Give back exactly the lines running from the line with "The actions and" to the end of the entries, and only those lines.

- _ENTRIES PROVIDED_:
★ ★ ★ ★ ★

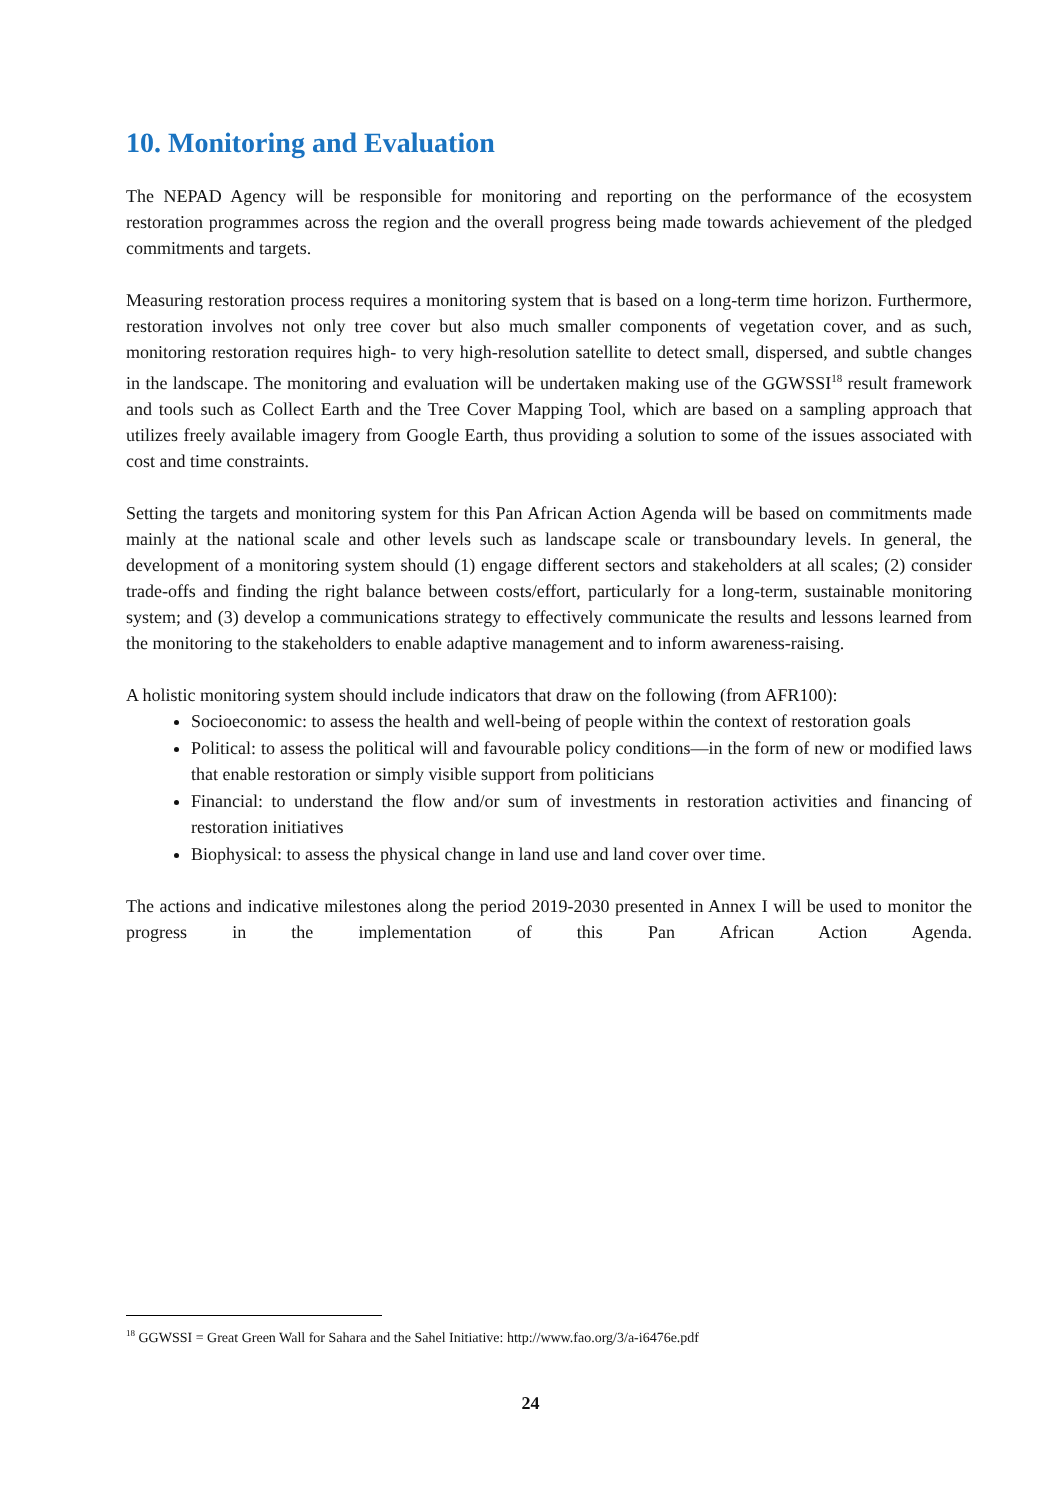10. Monitoring and Evaluation
The NEPAD Agency will be responsible for monitoring and reporting on the performance of the ecosystem restoration programmes across the region and the overall progress being made towards achievement of the pledged commitments and targets.
Measuring restoration process requires a monitoring system that is based on a long-term time horizon. Furthermore, restoration involves not only tree cover but also much smaller components of vegetation cover, and as such, monitoring restoration requires high- to very high-resolution satellite to detect small, dispersed, and subtle changes in the landscape. The monitoring and evaluation will be undertaken making use of the GGWSSI<sup>18</sup> result framework and tools such as Collect Earth and the Tree Cover Mapping Tool, which are based on a sampling approach that utilizes freely available imagery from Google Earth, thus providing a solution to some of the issues associated with cost and time constraints.
Setting the targets and monitoring system for this Pan African Action Agenda will be based on commitments made mainly at the national scale and other levels such as landscape scale or transboundary levels. In general, the development of a monitoring system should (1) engage different sectors and stakeholders at all scales; (2) consider trade-offs and finding the right balance between costs/effort, particularly for a long-term, sustainable monitoring system; and (3) develop a communications strategy to effectively communicate the results and lessons learned from the monitoring to the stakeholders to enable adaptive management and to inform awareness-raising.
A holistic monitoring system should include indicators that draw on the following (from AFR100):
Socioeconomic: to assess the health and well-being of people within the context of restoration goals
Political: to assess the political will and favourable policy conditions—in the form of new or modified laws that enable restoration or simply visible support from politicians
Financial: to understand the flow and/or sum of investments in restoration activities and financing of restoration initiatives
Biophysical: to assess the physical change in land use and land cover over time.
The actions and indicative milestones along the period 2019-2030 presented in Annex I will be used to monitor the progress in the implementation of this Pan African Action Agenda.
<sup>18</sup> GGWSSI = Great Green Wall for Sahara and the Sahel Initiative: http://www.fao.org/3/a-i6476e.pdf
24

★ ★ ★ ★ ★

- _WRITTEN SOLUTION_:
The actions and indicative milestones along the period 2019-2030 presented in Annex I will be used to monitor the progress in the implementation of this Pan African Action Agenda.
<sup>18</sup> GGWSSI = Great Green Wall for Sahara and the Sahel Initiative: http://www.fao.org/3/a-i6476e.pdf
24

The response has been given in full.